Collected data entries:
** START **

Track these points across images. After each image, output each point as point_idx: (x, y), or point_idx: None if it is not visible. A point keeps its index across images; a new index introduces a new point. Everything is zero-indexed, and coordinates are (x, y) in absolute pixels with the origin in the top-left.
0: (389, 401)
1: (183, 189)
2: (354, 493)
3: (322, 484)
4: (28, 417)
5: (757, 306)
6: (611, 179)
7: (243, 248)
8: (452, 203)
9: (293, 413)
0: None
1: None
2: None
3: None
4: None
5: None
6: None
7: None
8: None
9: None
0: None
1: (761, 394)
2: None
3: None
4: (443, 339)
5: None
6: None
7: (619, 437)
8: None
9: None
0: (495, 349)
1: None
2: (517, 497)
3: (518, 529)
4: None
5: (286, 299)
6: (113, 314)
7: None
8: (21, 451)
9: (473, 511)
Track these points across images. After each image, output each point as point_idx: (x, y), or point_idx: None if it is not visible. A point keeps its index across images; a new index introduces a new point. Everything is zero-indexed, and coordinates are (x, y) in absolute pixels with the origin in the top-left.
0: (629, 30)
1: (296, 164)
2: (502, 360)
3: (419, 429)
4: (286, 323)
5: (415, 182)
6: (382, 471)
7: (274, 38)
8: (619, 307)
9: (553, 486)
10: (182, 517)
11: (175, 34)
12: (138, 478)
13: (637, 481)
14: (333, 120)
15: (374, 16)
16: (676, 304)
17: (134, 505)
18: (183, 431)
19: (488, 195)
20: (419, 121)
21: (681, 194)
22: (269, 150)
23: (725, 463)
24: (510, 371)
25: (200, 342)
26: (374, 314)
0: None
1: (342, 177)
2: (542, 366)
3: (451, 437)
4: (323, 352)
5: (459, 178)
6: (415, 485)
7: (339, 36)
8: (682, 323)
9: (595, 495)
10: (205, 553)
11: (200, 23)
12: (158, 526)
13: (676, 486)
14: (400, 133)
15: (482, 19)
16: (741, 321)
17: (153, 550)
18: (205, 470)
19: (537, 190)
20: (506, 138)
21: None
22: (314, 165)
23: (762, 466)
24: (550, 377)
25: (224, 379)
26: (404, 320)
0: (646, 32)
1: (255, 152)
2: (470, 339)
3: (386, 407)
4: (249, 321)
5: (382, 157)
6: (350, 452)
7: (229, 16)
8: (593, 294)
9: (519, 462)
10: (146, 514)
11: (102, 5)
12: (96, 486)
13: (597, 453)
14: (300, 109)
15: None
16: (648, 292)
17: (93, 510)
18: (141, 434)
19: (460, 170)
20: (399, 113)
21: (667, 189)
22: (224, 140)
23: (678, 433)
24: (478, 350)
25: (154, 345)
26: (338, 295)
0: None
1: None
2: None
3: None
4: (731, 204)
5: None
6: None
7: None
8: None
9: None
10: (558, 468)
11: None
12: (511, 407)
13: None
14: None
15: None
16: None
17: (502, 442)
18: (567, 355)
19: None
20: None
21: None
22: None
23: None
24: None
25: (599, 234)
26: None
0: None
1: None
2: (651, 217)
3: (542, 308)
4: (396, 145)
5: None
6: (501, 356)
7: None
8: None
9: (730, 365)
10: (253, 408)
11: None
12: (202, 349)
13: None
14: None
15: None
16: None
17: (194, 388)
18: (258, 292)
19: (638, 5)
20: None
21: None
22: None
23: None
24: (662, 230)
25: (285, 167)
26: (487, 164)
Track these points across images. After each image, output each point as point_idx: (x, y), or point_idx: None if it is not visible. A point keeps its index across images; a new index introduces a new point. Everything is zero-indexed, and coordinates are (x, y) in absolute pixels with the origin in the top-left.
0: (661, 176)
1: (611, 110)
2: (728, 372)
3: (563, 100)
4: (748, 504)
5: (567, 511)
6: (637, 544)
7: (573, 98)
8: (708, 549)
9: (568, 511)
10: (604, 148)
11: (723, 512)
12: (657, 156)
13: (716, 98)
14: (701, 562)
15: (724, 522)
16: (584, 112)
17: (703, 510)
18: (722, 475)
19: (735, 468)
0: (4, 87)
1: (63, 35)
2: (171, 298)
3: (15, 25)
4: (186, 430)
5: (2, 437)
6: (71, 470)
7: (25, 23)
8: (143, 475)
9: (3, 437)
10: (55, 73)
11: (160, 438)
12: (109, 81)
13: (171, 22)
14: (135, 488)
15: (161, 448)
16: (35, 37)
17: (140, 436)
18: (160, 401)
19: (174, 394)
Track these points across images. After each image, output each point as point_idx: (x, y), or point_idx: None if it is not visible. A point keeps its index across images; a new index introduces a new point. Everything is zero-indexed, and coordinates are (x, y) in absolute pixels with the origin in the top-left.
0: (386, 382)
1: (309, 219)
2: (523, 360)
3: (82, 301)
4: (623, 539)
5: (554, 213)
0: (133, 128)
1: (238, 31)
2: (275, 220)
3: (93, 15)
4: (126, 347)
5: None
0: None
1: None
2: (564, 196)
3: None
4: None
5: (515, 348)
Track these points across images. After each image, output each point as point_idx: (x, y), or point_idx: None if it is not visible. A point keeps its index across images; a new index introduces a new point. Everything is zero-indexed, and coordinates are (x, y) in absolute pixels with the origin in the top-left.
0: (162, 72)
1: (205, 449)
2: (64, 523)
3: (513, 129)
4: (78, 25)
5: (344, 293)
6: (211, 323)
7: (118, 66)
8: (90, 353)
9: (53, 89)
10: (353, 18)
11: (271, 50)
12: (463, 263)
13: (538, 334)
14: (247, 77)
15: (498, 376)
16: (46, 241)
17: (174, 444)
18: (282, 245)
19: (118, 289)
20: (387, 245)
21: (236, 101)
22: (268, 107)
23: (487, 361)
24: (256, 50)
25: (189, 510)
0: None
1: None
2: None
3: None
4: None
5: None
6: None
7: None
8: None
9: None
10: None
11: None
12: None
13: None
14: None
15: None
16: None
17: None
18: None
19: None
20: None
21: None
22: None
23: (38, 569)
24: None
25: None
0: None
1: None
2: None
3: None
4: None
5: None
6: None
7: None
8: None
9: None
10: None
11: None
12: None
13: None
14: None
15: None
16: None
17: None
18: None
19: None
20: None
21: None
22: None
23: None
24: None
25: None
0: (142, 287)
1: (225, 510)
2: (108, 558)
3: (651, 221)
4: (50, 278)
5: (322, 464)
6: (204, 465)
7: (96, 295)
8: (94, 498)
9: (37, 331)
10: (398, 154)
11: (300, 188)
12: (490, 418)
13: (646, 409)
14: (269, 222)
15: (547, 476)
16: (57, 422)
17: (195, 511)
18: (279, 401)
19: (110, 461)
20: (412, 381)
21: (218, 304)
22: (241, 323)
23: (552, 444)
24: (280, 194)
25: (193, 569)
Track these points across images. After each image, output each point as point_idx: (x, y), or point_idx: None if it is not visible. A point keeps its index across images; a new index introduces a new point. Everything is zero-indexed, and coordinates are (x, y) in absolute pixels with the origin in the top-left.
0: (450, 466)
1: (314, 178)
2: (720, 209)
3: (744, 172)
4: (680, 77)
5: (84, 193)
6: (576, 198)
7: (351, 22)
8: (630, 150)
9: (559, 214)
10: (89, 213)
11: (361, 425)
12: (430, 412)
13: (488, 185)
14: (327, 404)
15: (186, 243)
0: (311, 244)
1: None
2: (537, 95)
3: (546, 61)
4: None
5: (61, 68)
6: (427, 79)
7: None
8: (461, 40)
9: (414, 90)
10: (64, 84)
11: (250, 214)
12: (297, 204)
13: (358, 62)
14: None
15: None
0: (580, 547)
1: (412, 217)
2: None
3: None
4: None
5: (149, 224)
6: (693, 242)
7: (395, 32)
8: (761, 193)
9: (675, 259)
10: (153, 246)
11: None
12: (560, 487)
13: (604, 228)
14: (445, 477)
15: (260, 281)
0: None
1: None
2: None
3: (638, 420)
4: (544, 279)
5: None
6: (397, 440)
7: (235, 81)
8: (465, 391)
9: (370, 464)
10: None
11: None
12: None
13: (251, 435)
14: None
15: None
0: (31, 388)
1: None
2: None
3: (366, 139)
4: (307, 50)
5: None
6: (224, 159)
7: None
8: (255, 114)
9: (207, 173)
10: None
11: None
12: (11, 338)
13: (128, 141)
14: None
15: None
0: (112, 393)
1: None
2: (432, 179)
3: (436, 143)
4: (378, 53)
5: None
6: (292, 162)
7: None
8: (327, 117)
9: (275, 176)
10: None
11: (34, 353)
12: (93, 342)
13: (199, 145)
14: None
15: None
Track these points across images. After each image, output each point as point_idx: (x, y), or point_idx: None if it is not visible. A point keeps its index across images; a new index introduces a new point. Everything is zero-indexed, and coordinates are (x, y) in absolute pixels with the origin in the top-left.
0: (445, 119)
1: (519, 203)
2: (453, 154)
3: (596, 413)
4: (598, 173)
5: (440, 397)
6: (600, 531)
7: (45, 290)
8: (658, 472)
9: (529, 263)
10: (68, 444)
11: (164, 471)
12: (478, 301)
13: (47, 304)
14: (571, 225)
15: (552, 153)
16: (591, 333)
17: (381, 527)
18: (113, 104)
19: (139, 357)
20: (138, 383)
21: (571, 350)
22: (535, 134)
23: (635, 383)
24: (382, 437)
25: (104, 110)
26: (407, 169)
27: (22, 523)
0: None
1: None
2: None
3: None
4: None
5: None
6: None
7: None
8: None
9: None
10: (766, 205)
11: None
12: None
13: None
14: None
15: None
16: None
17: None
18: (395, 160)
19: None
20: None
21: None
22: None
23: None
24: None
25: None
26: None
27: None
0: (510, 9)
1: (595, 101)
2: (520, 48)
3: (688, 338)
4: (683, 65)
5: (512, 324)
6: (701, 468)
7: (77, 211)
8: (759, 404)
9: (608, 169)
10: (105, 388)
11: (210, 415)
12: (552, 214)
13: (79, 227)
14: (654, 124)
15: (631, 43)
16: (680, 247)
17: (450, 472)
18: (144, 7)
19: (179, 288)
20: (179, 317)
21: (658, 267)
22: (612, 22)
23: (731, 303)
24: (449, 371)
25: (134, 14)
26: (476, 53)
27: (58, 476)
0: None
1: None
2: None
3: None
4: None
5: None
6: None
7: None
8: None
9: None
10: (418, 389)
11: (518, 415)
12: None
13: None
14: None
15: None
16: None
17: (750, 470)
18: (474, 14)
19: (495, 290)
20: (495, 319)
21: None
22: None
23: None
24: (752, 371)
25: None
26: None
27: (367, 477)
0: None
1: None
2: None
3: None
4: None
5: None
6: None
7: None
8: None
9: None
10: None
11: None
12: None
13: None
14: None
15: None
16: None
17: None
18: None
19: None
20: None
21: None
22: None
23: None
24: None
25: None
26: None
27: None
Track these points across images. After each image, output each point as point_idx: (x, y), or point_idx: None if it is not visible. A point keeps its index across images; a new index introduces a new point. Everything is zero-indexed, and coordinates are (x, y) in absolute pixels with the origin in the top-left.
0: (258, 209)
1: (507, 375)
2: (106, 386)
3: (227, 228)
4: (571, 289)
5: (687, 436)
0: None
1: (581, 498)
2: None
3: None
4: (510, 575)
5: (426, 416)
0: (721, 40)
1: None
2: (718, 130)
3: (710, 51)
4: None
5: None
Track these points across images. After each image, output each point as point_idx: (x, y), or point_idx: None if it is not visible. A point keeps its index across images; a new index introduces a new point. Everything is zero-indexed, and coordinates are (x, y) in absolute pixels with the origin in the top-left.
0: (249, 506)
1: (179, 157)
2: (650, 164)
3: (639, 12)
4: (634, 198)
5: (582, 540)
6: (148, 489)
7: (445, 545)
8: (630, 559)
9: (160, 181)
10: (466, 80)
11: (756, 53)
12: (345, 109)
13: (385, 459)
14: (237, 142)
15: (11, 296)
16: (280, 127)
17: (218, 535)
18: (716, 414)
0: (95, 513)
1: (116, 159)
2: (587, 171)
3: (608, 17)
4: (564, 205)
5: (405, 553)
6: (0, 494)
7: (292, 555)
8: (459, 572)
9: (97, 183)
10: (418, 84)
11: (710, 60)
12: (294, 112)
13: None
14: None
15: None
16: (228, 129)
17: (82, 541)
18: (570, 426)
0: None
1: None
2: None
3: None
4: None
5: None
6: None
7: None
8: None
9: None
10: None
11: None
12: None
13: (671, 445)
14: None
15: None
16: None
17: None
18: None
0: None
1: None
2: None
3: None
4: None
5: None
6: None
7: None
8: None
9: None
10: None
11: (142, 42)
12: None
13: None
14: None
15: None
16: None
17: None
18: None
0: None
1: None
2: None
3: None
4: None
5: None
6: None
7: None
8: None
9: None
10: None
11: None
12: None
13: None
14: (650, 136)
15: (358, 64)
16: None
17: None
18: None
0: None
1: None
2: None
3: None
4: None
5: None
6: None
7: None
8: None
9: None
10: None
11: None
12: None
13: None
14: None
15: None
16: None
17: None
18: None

** END **

Task to carry out>
Reproduce the lines of the listing from its first line through the line holding "9: (473, 511)", inclusive.

Response below>
Track these points across images. After each image, output each point as point_idx: (x, y), or point_idx: None if it is not visible. A point keeps its index across images; a new index introduces a new point. Everything is zero-indexed, and coordinates are (x, y) in absolute pixels with the origin in the top-left.
0: (389, 401)
1: (183, 189)
2: (354, 493)
3: (322, 484)
4: (28, 417)
5: (757, 306)
6: (611, 179)
7: (243, 248)
8: (452, 203)
9: (293, 413)
0: None
1: None
2: None
3: None
4: None
5: None
6: None
7: None
8: None
9: None
0: None
1: (761, 394)
2: None
3: None
4: (443, 339)
5: None
6: None
7: (619, 437)
8: None
9: None
0: (495, 349)
1: None
2: (517, 497)
3: (518, 529)
4: None
5: (286, 299)
6: (113, 314)
7: None
8: (21, 451)
9: (473, 511)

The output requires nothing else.